There was no mistaking the intent behind his expression, or behind the way his fingers threaded their way around hers, both hands cold from the condensation of their glasses.

‘How about here?’ she said, stretching out her free hand, looping her index finger into the collar line of his T-shirt, pulling him towards her. As she leant forwards, a final flutter of nervous fear quieted and they paused, a delicious few seconds close enough to feel the electricity from one another before their forward momentum brought his lips to hers and he kissed her.

18

They didn’t finish their drinks. Abandoned on a table that suddenly took up far too much room between them, Amy’s glass jittered and threatened to topple as they hurried to leave the bar. She didn’t look back. Fingers threaded through his, held firm, her only conscious thought to be somewhere where there wasn’t anyone else.

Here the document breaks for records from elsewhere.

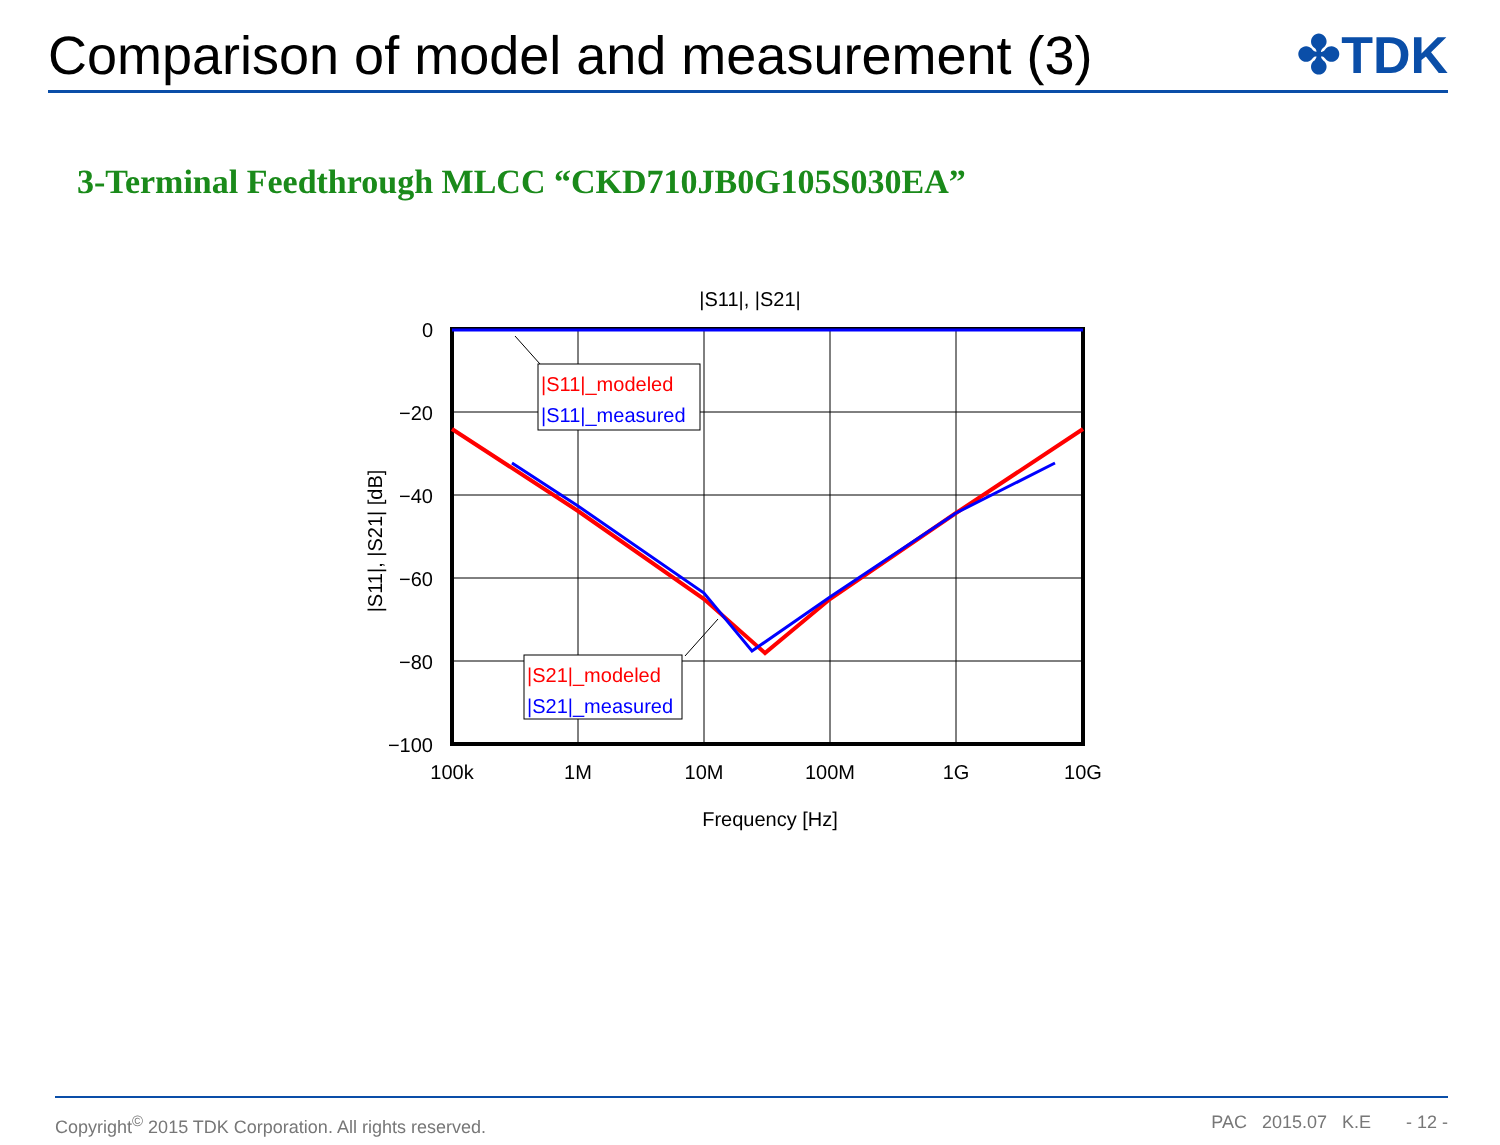Comparison of model and measurement (3)
✤TDK
3-Terminal Feedthrough MLCC “CKD710JB0G105S030EA”
|S11|, |S21|
0
−20
−40
−60
−80
−100
100k
1M
10M
100M
1G
10G
Frequency [Hz]
|S11|, |S21| [dB]
|S11|_modeled
|S11|_measured
|S21|_modeled
|S21|_measured
Copyright<sup>©</sup> 2015 TDK Corporation. All rights reserved. PAC 2015.07 K.E - 12 -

Somewhere they could be alone.

She’d felt it that very first day, when she’d only just met him, and she’d made that terrible joke about flaky pastry. The way he’d smiled at her. She’d done her best to ignore it, but now, with the heat of his hand around hers and the impossibly soft way he’d kissed her, Amy knew she couldn’t stop at that. Wanted far more from him than a quick kiss or a tender moment. The brakes had failed on the juggernaut, and it was only ever going to pick up speed as it headed in one direction.

He pulled her to a halt between two dim streetlights, not yet fully illuminated and leaving a darker area where they stood as he reached his palms around each side of her face and leant in to kiss her again.

This time softness had been replaced by a sense of urgency, the feeling that had them wordlessly leaving the bar made real in the way he kissed her, the way he slowly backed her against the rough stone of the building and leant into her.

Her fingers found the hem of his T-shirt, hesitating momentarily before she threaded them beneath the fabric, allowing them to feel their way across the warmth of his skin for the first time. He sucked in a breath, pausing to draw back as he studied her, lids heavy on his dark chocolate eyes, raven hair flopping over an eyebrow.

‘God, Amy – I… Do you want to go…’

‘Back to the hotel?’ Amy wasn’t sure if that was what he would have said, but it was what she wanted to do. Worried she hadn’t made it obvious enough, she added, ‘My room?’

‘Aye. Yes. That sounds…’ He didn’t complete his sentence, too busy kissing her again. His fingers threaded their way through her hair, loose and hanging down her back as he drew even closer to her. Her fingers tightened against the muscles of his back, tugging him closer still as she lost all sense of place and time, deep instead in the way his touch, his kiss, his sheer presence was making her feel.

Amy sank back against the wall, melting against the firm lines of his body, too caught up in the moment to want to move, even though she wanted to have him all to herself, to lock the world out and find out what the rest of him felt like.